What would I never do again except for hella monies? Work for a psycho Hollywood boss. My DML experience was great, and I liked everybody there—but I’ve had one or two experiences at other places that I wouldn’t care to repeat.

There are several other writing “venues” which I will add to your list (if you don’t mind).

D2DVD - a feature film written at the speed of television and the financial rewards of a first paperback novel.

Live events - award shows and presentations are always scripted and go through changes right up to about a half hour before the curtain goes up - just enough time to plug the new material into the teleprompter and get the “A” pages to the production staff. You will be rewritten - by the director who cuts away from the visual joke you had planned, or the Emcee who decides his joke is funnier and more what “his audience” expects of him. The pay is appropriate to the time invested which is usually two days writing and show day.

- Record excerpts:
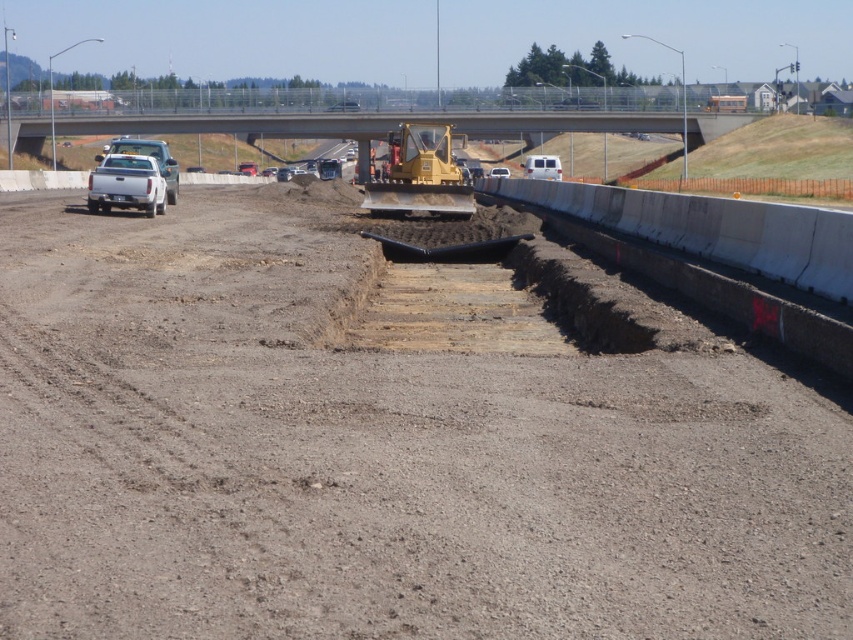
Question: Does brown dirt field at center have a lesser width compared to white matte truck at left?

Choices:
 (A) no
 (B) yes

Answer: (A)

Question: Based on their relative distances, which object is nearer to the white matte truck at center?

Choices:
 (A) brown dirt field at center
 (B) yellow metallic excavator at center
 (C) white matte truck at left

Answer: (B)

Question: Which point is farther to the camera?

Choices:
 (A) (113, 177)
 (B) (503, 172)
 (C) (582, 403)
 (D) (560, 173)

Answer: (B)

Question: Considering the relative positions of brown dirt field at center and white matte truck at center in the image provided, where is brown dirt field at center located with respect to white matte truck at center?

Choices:
 (A) right
 (B) left

Answer: (B)

Question: Among these objects, which one is nearest to the camera?

Choices:
 (A) white matte truck at center
 (B) brown dirt field at center
 (C) white matte truck at left

Answer: (B)

Question: Observing the image, what is the correct spatial positioning of yellow metallic excavator at center in reference to white matte truck at center?

Choices:
 (A) right
 (B) left

Answer: (B)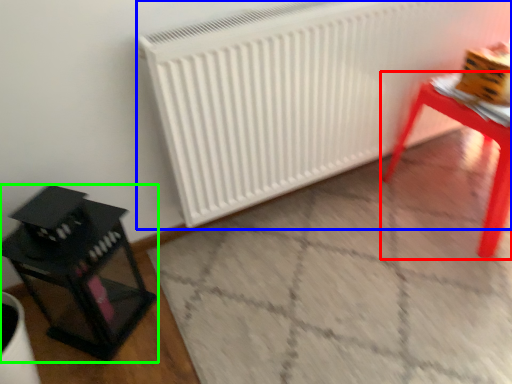
Question: Estimate the real-world distances between objects in this image. Which object is closer to table (highlighted by a red box), radiator (highlighted by a blue box) or furniture (highlighted by a green box)?

Choices:
 (A) radiator
 (B) furniture

Answer: (A)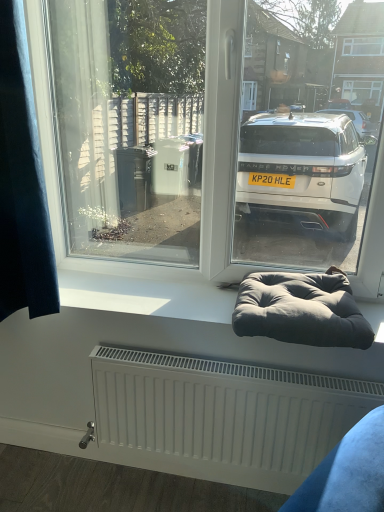
Identify the location of blank space situated above white matte window sill at center (from a real-world perspective). (153, 283).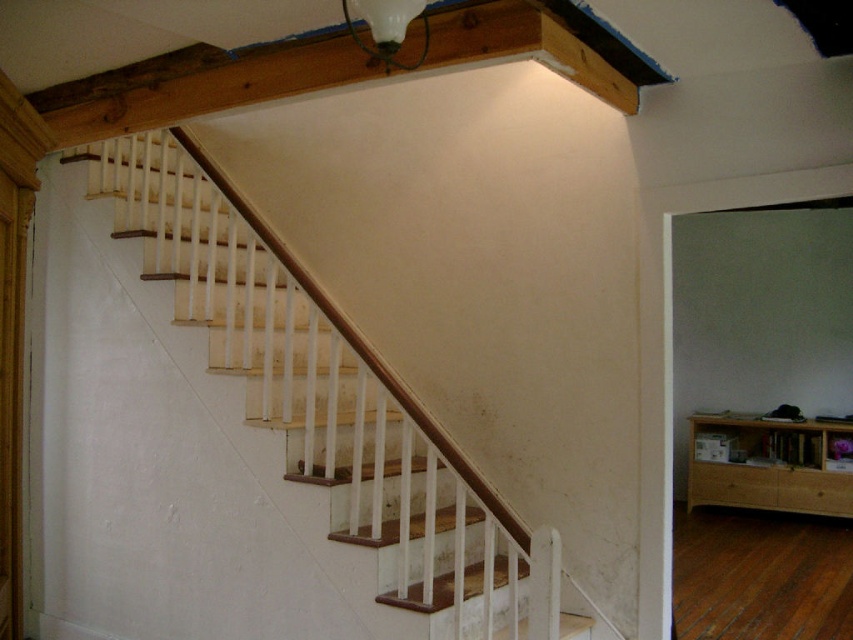
Does wooden stairs at center appear over matte glass lamp at upper center?

No, wooden stairs at center is not above matte glass lamp at upper center.

Does point (250, 301) come closer to viewer compared to point (386, 56)?

No, it is behind (386, 56).

At what (x,y) coordinates should I click in order to perform the action: click on wooden stairs at center. Please return your answer as a coordinate pair (x, y). The image size is (853, 640). Looking at the image, I should click on (328, 396).

Is wooden stairs at center thinner than light brown wood at upper right?

In fact, wooden stairs at center might be wider than light brown wood at upper right.

Is point (120, 221) positioned before point (726, 481)?

That is True.

Who is more forward, (212,161) or (784,474)?

Point (212,161)

The width and height of the screenshot is (853, 640). Find the location of `wooden stairs at center`. wooden stairs at center is located at coordinates (328, 396).

Consider the image. Who is lower down, light brown wood at upper right or matte glass lamp at upper center?

light brown wood at upper right is lower down.

Between point (759, 438) and point (402, 20), which one is positioned behind?

Positioned behind is point (759, 438).

Locate an element on the screen. light brown wood at upper right is located at coordinates (769, 465).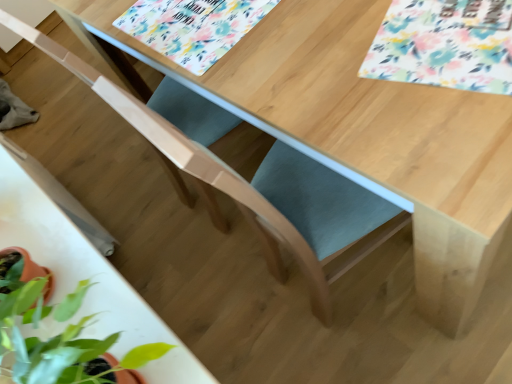
Question: Considering the relative positions of floral-patterned paper at upper right, the 2th flower positioned from the left, and white glossy round table at center in the image provided, is floral-patterned paper at upper right, the 2th flower positioned from the left, to the right of white glossy round table at center from the viewer's perspective?

Choices:
 (A) no
 (B) yes

Answer: (B)

Question: From a real-world perspective, is floral-patterned paper at upper right, the first flower from the right, beneath white glossy round table at center?

Choices:
 (A) yes
 (B) no

Answer: (A)

Question: Can you confirm if floral-patterned paper at upper right, the 2th flower positioned from the left, is shorter than white glossy round table at center?

Choices:
 (A) no
 (B) yes

Answer: (B)

Question: Can you confirm if floral-patterned paper at upper right, the 2th flower from the back, is taller than white glossy round table at center?

Choices:
 (A) yes
 (B) no

Answer: (B)

Question: Is floral-patterned paper at upper right, the 2th flower positioned from the left, to the left of white glossy round table at center from the viewer's perspective?

Choices:
 (A) no
 (B) yes

Answer: (A)

Question: Is floral-patterned paper at upper right, the first flower from the right, facing away from white glossy round table at center?

Choices:
 (A) yes
 (B) no

Answer: (B)

Question: Is white glossy round table at center smaller than floral-patterned paper at upper right, the first flower from the right?

Choices:
 (A) yes
 (B) no

Answer: (B)

Question: Is white glossy round table at center completely or partially outside of floral-patterned paper at upper right, the 2th flower positioned from the left?

Choices:
 (A) no
 (B) yes

Answer: (B)

Question: Does white glossy round table at center appear on the right side of floral-patterned paper at upper right, positioned as the first flower in front-to-back order?

Choices:
 (A) yes
 (B) no

Answer: (B)

Question: Is white glossy round table at center bigger than floral-patterned paper at upper right, the first flower from the right?

Choices:
 (A) no
 (B) yes

Answer: (B)

Question: Is white glossy round table at center directly adjacent to floral-patterned paper at upper right, the first flower from the right?

Choices:
 (A) no
 (B) yes

Answer: (A)

Question: From the image's perspective, does white glossy round table at center appear lower than floral-patterned paper at upper right, the first flower from the right?

Choices:
 (A) no
 (B) yes

Answer: (B)

Question: Considering the relative sizes of floral-patterned paper at upper right, the first flower from the right, and floral-patterned placemat at upper center, which appears as the first flower when viewed from the back, in the image provided, is floral-patterned paper at upper right, the first flower from the right, wider than floral-patterned placemat at upper center, which appears as the first flower when viewed from the back,?

Choices:
 (A) no
 (B) yes

Answer: (B)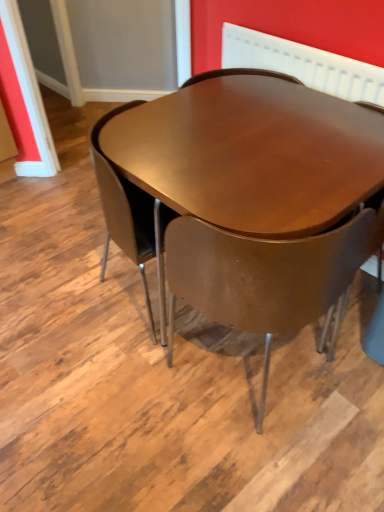
Image resolution: width=384 pixels, height=512 pixels. Identify the location of blank space to the left of shiny brown table at center. (67, 307).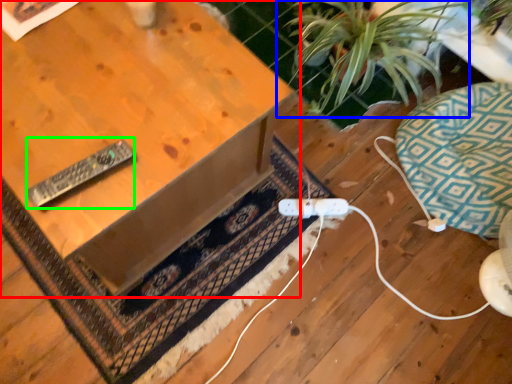
Question: Which object is the farthest from table (highlighted by a red box)? Choose among these: houseplant (highlighted by a blue box) or remote (highlighted by a green box).

Choices:
 (A) houseplant
 (B) remote

Answer: (A)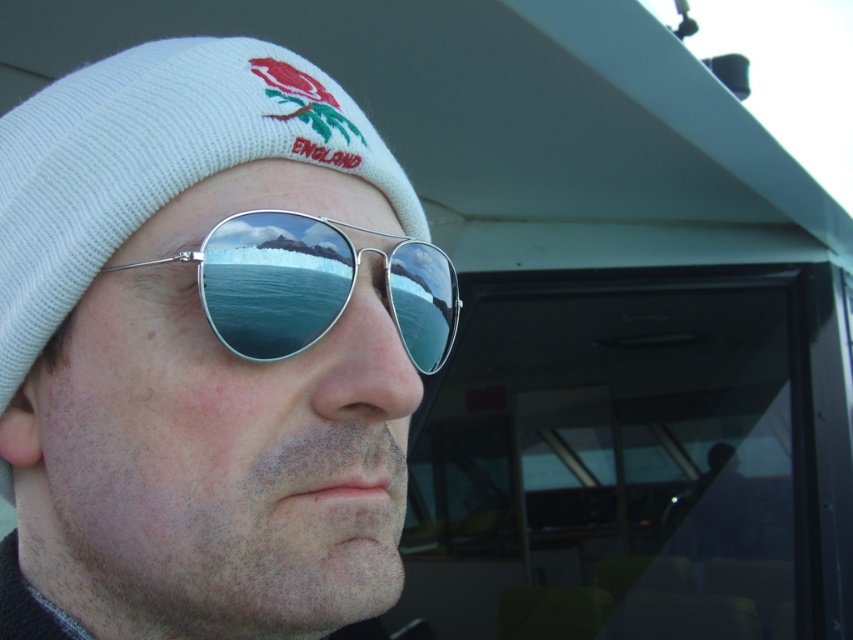
You are a photographer trying to capture the reflection in the silver reflective aviator sunglasses at center. However, the white knit beanie at upper left is blocking your view. Can you adjust your position to see the reflection without moving the sunglasses?

The white knit beanie at upper left is in front of the silver reflective aviator sunglasses at center, so moving your position slightly to the side or angle might allow you to see the reflection by positioning yourself behind the beanie.

You are designing a virtual reality headset that must fit between the white knit beanie at upper left and the silver reflective aviator sunglasses at center. The headset requires a minimum of 2 inches of space to function properly. Based on the scene, will the available space between these two items be sufficient?

The white knit beanie at upper left and the silver reflective aviator sunglasses at center are 1.97 inches apart, which is less than the required 2 inches. Therefore, the virtual reality headset will not have enough space to function properly between them.

You are a photographer trying to capture the reflection in the silver reflective aviator sunglasses at center. To ensure the white knit beanie at upper left doesn not block the view of the mountainous landscape in the reflection, should you adjust your position to the left or right?

The white knit beanie at upper left might be wider than silver reflective aviator sunglasses at center, so adjusting your position to the right could help avoid blocking the mountain view in the reflection.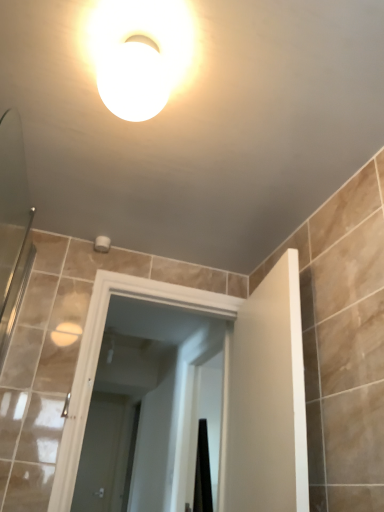
Question: From a real-world perspective, relative to white glossy door at center, marked as the first screen door in a top-to-bottom arrangement, is white glossy light fixture at upper center vertically above or below?

Choices:
 (A) below
 (B) above

Answer: (B)

Question: Is white glossy light fixture at upper center bigger or smaller than white glossy door at center, the 1th screen door when ordered from front to back?

Choices:
 (A) big
 (B) small

Answer: (B)

Question: Which is nearer to the white glossy door at center, which is counted as the 2th screen door, starting from the front?

Choices:
 (A) white glossy door at center, positioned as the 2th screen door in bottom-to-top order
 (B) white glossy light fixture at upper center

Answer: (A)

Question: Which is farther from the white glossy door at center, marked as the 2th screen door in a left-to-right arrangement?

Choices:
 (A) white glossy light fixture at upper center
 (B) white glossy door at center, which is the first screen door in left-to-right order

Answer: (A)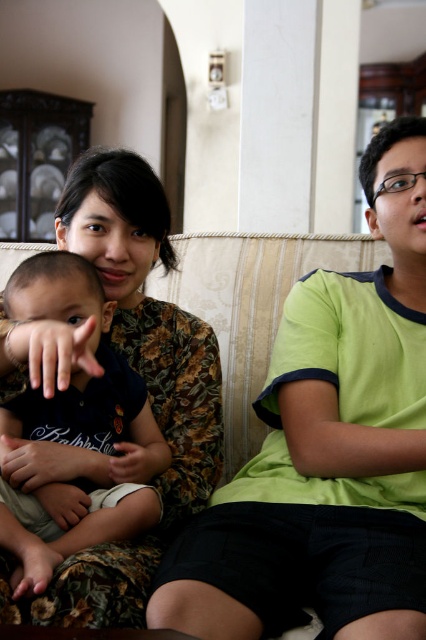
Question: Is dark blue fabric baby at left positioned behind beige fabric couch at center?

Choices:
 (A) no
 (B) yes

Answer: (A)

Question: Is dark blue fabric baby at left wider than beige fabric couch at center?

Choices:
 (A) yes
 (B) no

Answer: (B)

Question: Which point is farther from the camera taking this photo?

Choices:
 (A) (325, 388)
 (B) (140, 426)

Answer: (B)

Question: Which point is farther to the camera?

Choices:
 (A) beige fabric couch at center
 (B) dark blue fabric baby at left

Answer: (A)

Question: Does dark blue fabric baby at left appear on the right side of beige fabric couch at center?

Choices:
 (A) no
 (B) yes

Answer: (A)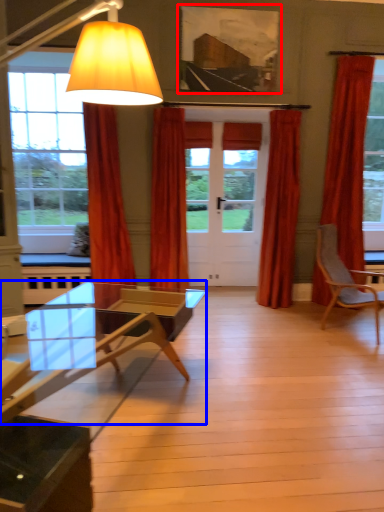
Question: Which object is closer to the camera taking this photo, picture frame (highlighted by a red box) or coffee table (highlighted by a blue box)?

Choices:
 (A) picture frame
 (B) coffee table

Answer: (B)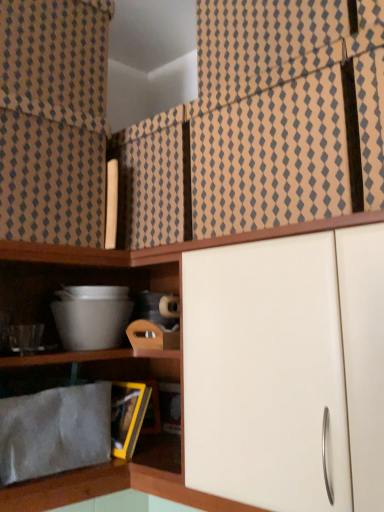
Question: Does point (206, 67) appear closer or farther from the camera than point (175, 465)?

Choices:
 (A) farther
 (B) closer

Answer: (A)

Question: In terms of size, does brown textured fabric at upper center, which ranks as the 1th curtain in right-to-left order, appear bigger or smaller than gray fabric at lower left?

Choices:
 (A) small
 (B) big

Answer: (B)

Question: Which object is the farthest from the gray fabric at lower left?

Choices:
 (A) beige textured curtain at upper left, arranged as the 2th curtain when viewed from the right
 (B) brown textured fabric at upper center, which ranks as the 1th curtain in right-to-left order

Answer: (B)

Question: Which object is positioned closest to the gray fabric at lower left?

Choices:
 (A) brown textured fabric at upper center, which ranks as the 1th curtain in right-to-left order
 (B) beige textured curtain at upper left, arranged as the 2th curtain when viewed from the right

Answer: (B)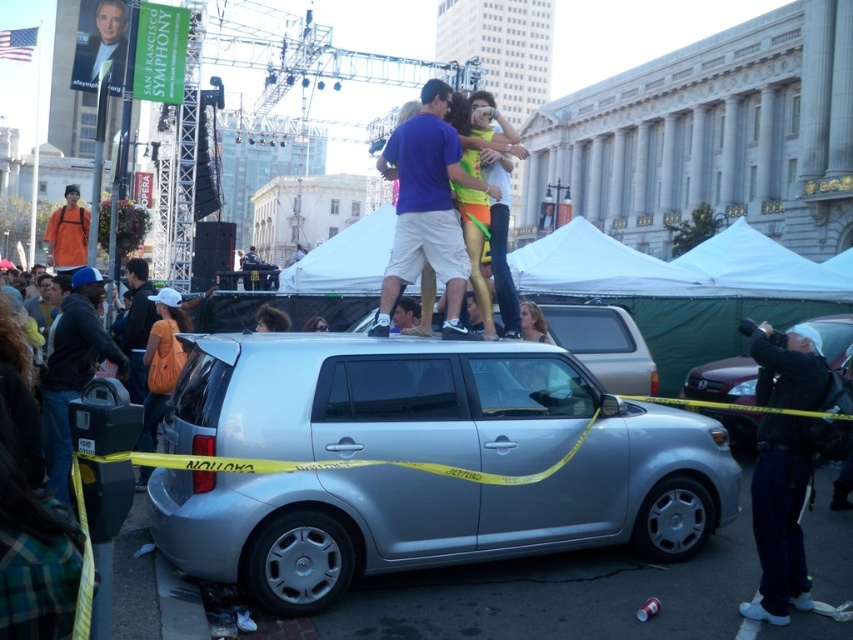
Question: Can you confirm if satin silver suv at center is positioned to the left of matte black camera at right?

Choices:
 (A) no
 (B) yes

Answer: (B)

Question: Which of the following is the closest to the observer?

Choices:
 (A) (392, 291)
 (B) (514, 378)

Answer: (B)

Question: Where is satin silver suv at center located in relation to matte blue shirt at center in the image?

Choices:
 (A) above
 (B) below

Answer: (B)

Question: Considering the real-world distances, which object is farthest from the dark blue jacket at left?

Choices:
 (A) matte blue shirt at center
 (B) matte black camera at right
 (C) satin silver suv at center
 (D) silver metallic hatchback at center

Answer: (D)

Question: Does satin silver suv at center have a greater width compared to dark blue jacket at left?

Choices:
 (A) no
 (B) yes

Answer: (B)

Question: Which point is farther to the camera?

Choices:
 (A) (712, 388)
 (B) (788, 403)
 (C) (283, 541)
 (D) (447, 140)

Answer: (A)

- Activity: Rewrite the part of the writing-venues text that opens with the words "Live events - award" and closes with "and show day.", swapping "teleprompter" for "cue cards".

- Answer area:
Live events - award shows and presentations are always scripted and go through changes right up to about a half hour before the curtain goes up - just enough time to plug the new material into the cue cards and get the “A” pages to the production staff. You will be rewritten - by the director who cuts away from the visual joke you had planned, or the Emcee who decides his joke is funnier and more what “his audience” expects of him. The pay is appropriate to the time invested which is usually two days writing and show day.